Senators send message to President Obama about Iran

Sens. Robert Menendez (D-N.J.) and Lindsey Graham (R-S.C.) sent a letter to President Barack Obama on Monday, asking him to state the U.S.'s goals of not allowing Iran to have nuclear weapons during his speech at the U.N. General Assembly.

"As you prepare to deliver remarks to the United Nations later this week, we urge you to re-state the United States position that we will not permit Iran to achieve a nuclear weapons capability and demand verifiable action from Iran that will permit the possibility of a diplomatic accord with the international community," Menendez and Graham said.

The senators said that kind words are not enough from Iran and action, like a credible and verifiable agreement with the country, is the only thing that matters. They also mentioned Iran's prior negotiations and the way Iran used these negotiations as a way to cover for its nuclear program. They emphasized the importance of action taking place, not just promises, in order to see that Iran is serious in terminating its nuclear weapons program.

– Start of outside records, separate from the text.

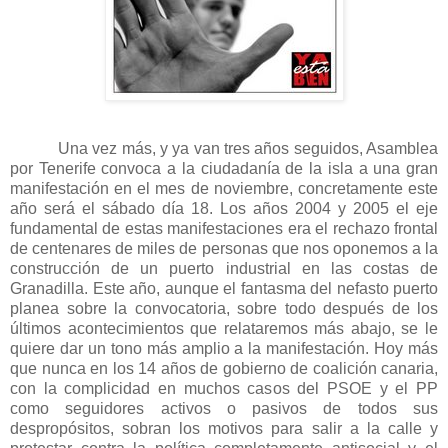
Una vez más, y ya van tres años seguidos, Asamblea
por Tenerife convoca a la ciudadanía de la isla a una gran
manifestación en el mes de noviembre, concretamente este
año será el sábado día 18. Los años 2004 y 2005 el eje
fundamental de estas manifestaciones era el rechazo frontal
de centenares de miles de personas que nos oponemos a la
construcción de un puerto industrial en las costas de
Granadilla. Este año, aunque el fantasma del nefasto puerto
planea sobre la convocatoria, sobre todo después de los
últimos acontecimientos que relataremos más abajo, se le
quiere dar un tono más amplio a la manifestación. Hoy más
que nunca en los 14 años de gobierno de coalición canaria,
con la complicidad en muchos casos del PSOE y el PP
como seguidores activos o pasivos de todos sus
despropósitos, sobran los motivos para salir a la calle y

"In the letter sent to you on August 2, signed by 76 Senators, we expressed our belief that there are four strategic elements necessary to achieve a resolution of this issue: an explicit and continuing message that we will not allow Iran to acquire a nuclear weapons capability, a sincere demonstration of openness to negotiations by Iran, the maintenance and toughening of sanctions and a convincing threat of the use of force," Menendez and Graham said. "We reiterate those views in this letter.